Women in Nairobi have been dealing with the fallout of the violence – of which there have been increasing amounts. They have had to negotiate their humanity, to explain to men why they have the right to wear what they decide, to walk freely on the streets in the clothes of their choice without fear of intimidation or as it has now come to, being stripped naked.

But Nairobi women refuse to take all this lying down or cowing in fear. Because the world is vast; vast enough for men and women to coexist. The campaign #MyDressMyChoice was born. The hashtag allowed Kenyan women (and women around the world) to assert that they, in fact, are in control of what they wear.

Let’s check our facts: a woman was publicly humiliated and assaulted; thousands blamed her. Therefore a campaign was necessary to convince the public that stripping a woman is wrong and that women have the right to wear whatever they want.
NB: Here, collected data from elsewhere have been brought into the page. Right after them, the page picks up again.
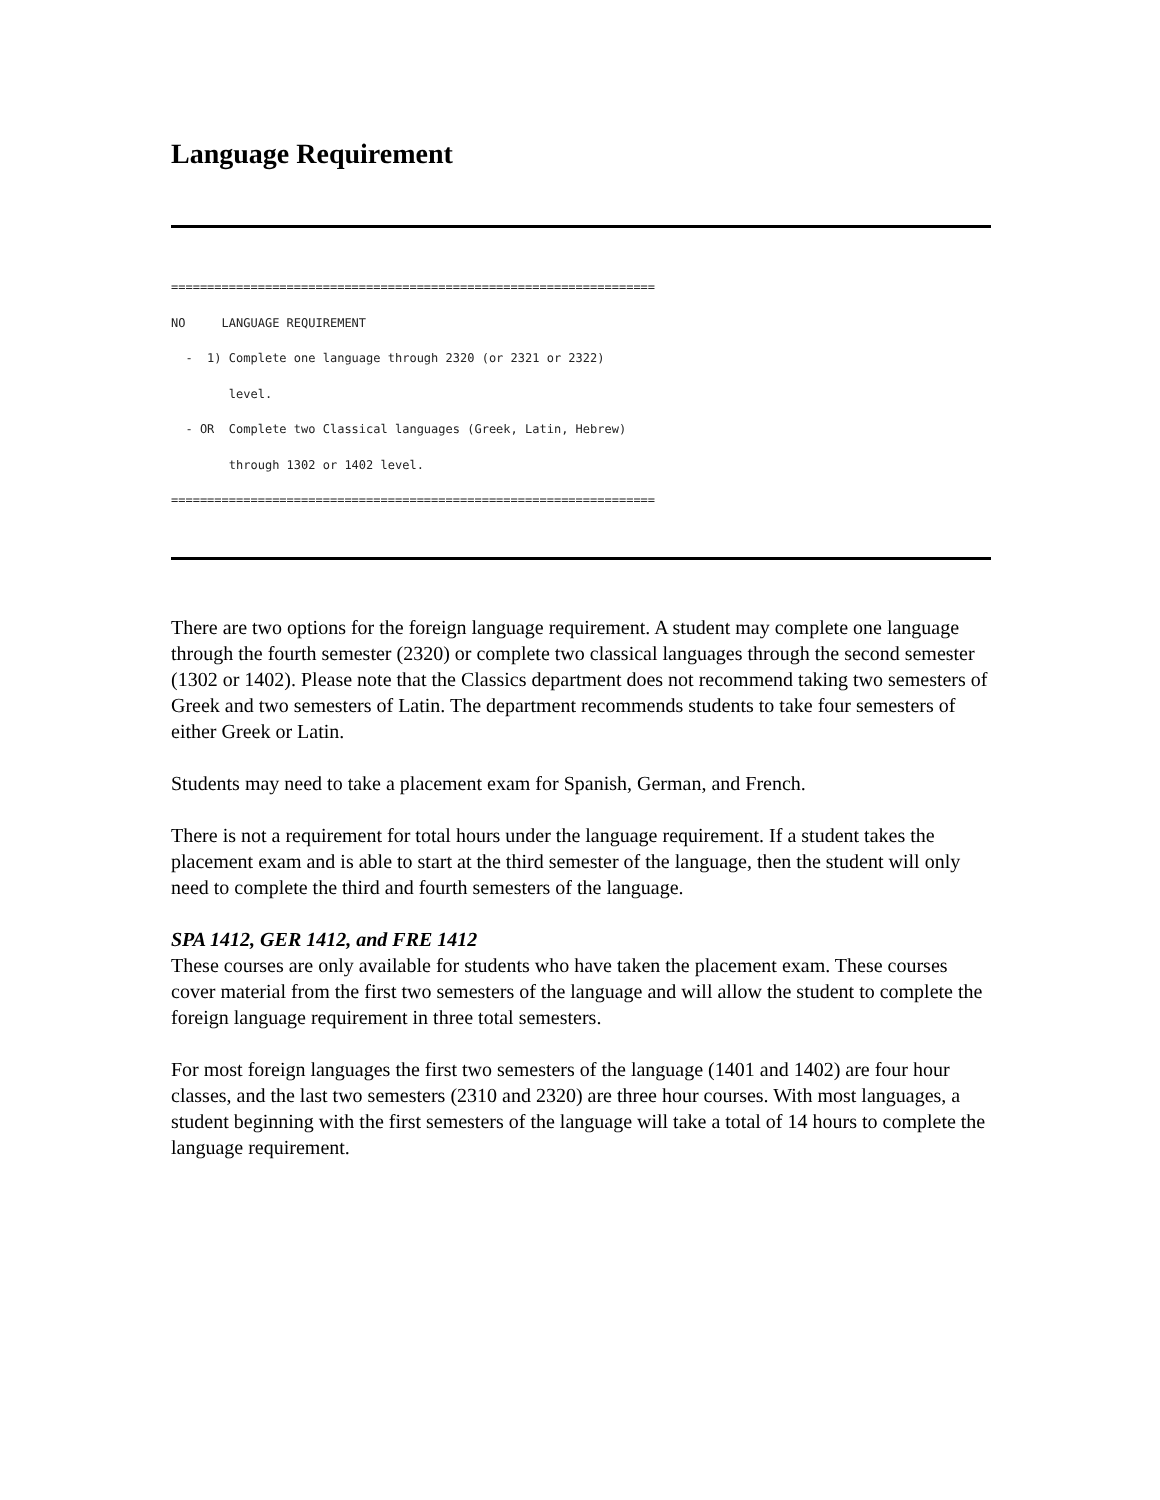Language Requirement
===================================================================
NO     LANGUAGE REQUIREMENT
  -  1) Complete one language through 2320 (or 2321 or 2322)
        level.
  - OR  Complete two Classical languages (Greek, Latin, Hebrew)
        through 1302 or 1402 level.
===================================================================
There are two options for the foreign language requirement. A student may complete one language through the fourth semester (2320) or complete two classical languages through the second semester (1302 or 1402). Please note that the Classics department does not recommend taking two semesters of Greek and two semesters of Latin. The department recommends students to take four semesters of either Greek or Latin.
Students may need to take a placement exam for Spanish, German, and French.
There is not a requirement for total hours under the language requirement. If a student takes the placement exam and is able to start at the third semester of the language, then the student will only need to complete the third and fourth semesters of the language.
SPA 1412, GER 1412, and FRE 1412
These courses are only available for students who have taken the placement exam. These courses cover material from the first two semesters of the language and will allow the student to complete the foreign language requirement in three total semesters.
For most foreign languages the first two semesters of the language (1401 and 1402) are four hour classes, and the last two semesters (2310 and 2320) are three hour courses. With most languages, a student beginning with the first semesters of the language will take a total of 14 hours to complete the language requirement.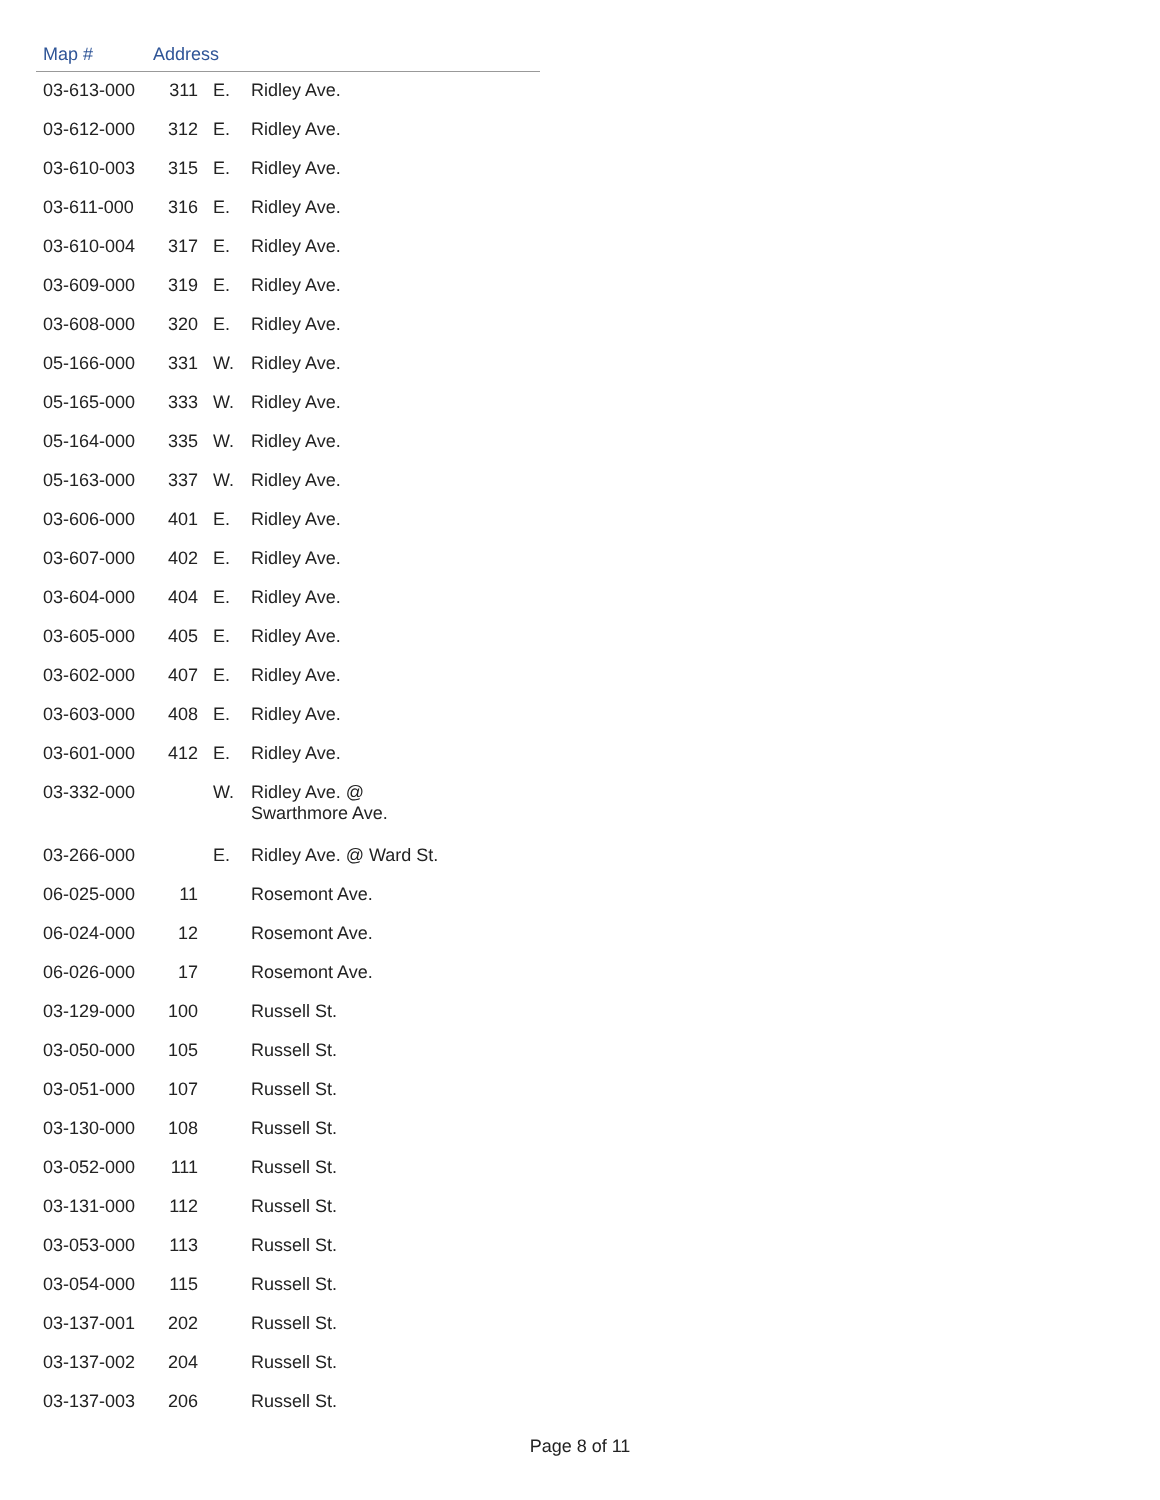| Map # | Address | | |
| --- | --- | --- | --- |
| 03-613-000 | 311 | E. | Ridley Ave. |
| 03-612-000 | 312 | E. | Ridley Ave. |
| 03-610-003 | 315 | E. | Ridley Ave. |
| 03-611-000 | 316 | E. | Ridley Ave. |
| 03-610-004 | 317 | E. | Ridley Ave. |
| 03-609-000 | 319 | E. | Ridley Ave. |
| 03-608-000 | 320 | E. | Ridley Ave. |
| 05-166-000 | 331 | W. | Ridley Ave. |
| 05-165-000 | 333 | W. | Ridley Ave. |
| 05-164-000 | 335 | W. | Ridley Ave. |
| 05-163-000 | 337 | W. | Ridley Ave. |
| 03-606-000 | 401 | E. | Ridley Ave. |
| 03-607-000 | 402 | E. | Ridley Ave. |
| 03-604-000 | 404 | E. | Ridley Ave. |
| 03-605-000 | 405 | E. | Ridley Ave. |
| 03-602-000 | 407 | E. | Ridley Ave. |
| 03-603-000 | 408 | E. | Ridley Ave. |
| 03-601-000 | 412 | E. | Ridley Ave. |
| 03-332-000 | | W. | Ridley Ave. @ Swarthmore Ave. |
| 03-266-000 | | E. | Ridley Ave. @ Ward St. |
| 06-025-000 | 11 | | Rosemont Ave. |
| 06-024-000 | 12 | | Rosemont Ave. |
| 06-026-000 | 17 | | Rosemont Ave. |
| 03-129-000 | 100 | | Russell St. |
| 03-050-000 | 105 | | Russell St. |
| 03-051-000 | 107 | | Russell St. |
| 03-130-000 | 108 | | Russell St. |
| 03-052-000 | 111 | | Russell St. |
| 03-131-000 | 112 | | Russell St. |
| 03-053-000 | 113 | | Russell St. |
| 03-054-000 | 115 | | Russell St. |
| 03-137-001 | 202 | | Russell St. |
| 03-137-002 | 204 | | Russell St. |
| 03-137-003 | 206 | | Russell St. |
Page 8 of 11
In her essay ‘Silence is A Woman’, Dr. Wambui Mwangi states that in post-colonial Kenya, ‘…women’s bodies are subversive bodies. Women’s power deployed in this way (through what they wear) can only be oppositional, always a challenge, always-already embodying and performing the power to refuse. Yet, women’s bodies do not have to be unclothed for significant utterance. A woman’s daily clothing is already a mode of speech about her life and about her relationship to the situation of her embodiment. In contemporary Kenya, even the banality of women’s everyday clothing appears to pose a threat to masculinist domination’.

The stripping is about so much more than what some deem appropriate to wear in public. It’s about more than female sexuality. Mwangi is asserting that this is about denying female agency, and reasserting male control in the public sphere.

This manner of gender power relations is imported. Women in pre-colonial Kenya did not face such constraints related to their mode of dressing. In 1902, Kenyan women, then regarded as uncivilized, walked with their breasts hanging in the air – yet this did not seem to tempt the men of that time.

Pastor Nate Pyle writes to his son on this Huffington Post blog: ‘Unfortunately, much of how the sexes interact with each is rooted in fear. Fear of rejection, fear of abuse, fear of being out of control. We fear each other because we have been taught the other is dangerous. We’ve been taught a woman’s body will cause men to sin. We’re told that if a woman shows too much of her body men will do stupid things. Let’s be clear: a woman’s body is not dangerous to you. Her body will not cause you harm. It will not make you do stupid things. If you do stupid things it is because you chose to do stupid things. So don’t contribute to the fear that exists between men and women’.

This Western-originated fear of the female body that Pyle refers to is the basis for the understanding that women are responsible for men’s violent acts. It trades on the simplistic notion that male sexuality is animalistic and uncontainable, and that woman must be accountable for keeping it in check. Otherwise, they deserve any violation.

This is rape culture.

The stripping in Nairobi not only demonstrates that we continue to hold women responsible for male violence, but that men are increasingly upset that  women take up space in the public sphere. They are uneasy about female freedom – stripping is an act of domination and control.

When will we be seen as equal? When can we stop justifying our presence? When will we be able to exist in any way we choose, without being afraid of infringing on male will?

Negotiating your humanity is not an easy thing. To explain to another person why and how you are a human being just like them – hands, feet, brain, nose and all – is tiring. Negotiating your humanity for the same opportunities, rights and privileges as another is exhausting. I pray the day comes soon when I can walk on the street without fear. For I am very tired.

 

Wawira Njiru was born in Kenya and is studying a Masters in Nutrition at a Nairobi University. She is the founder of Food for Education and a bad-ass feminist.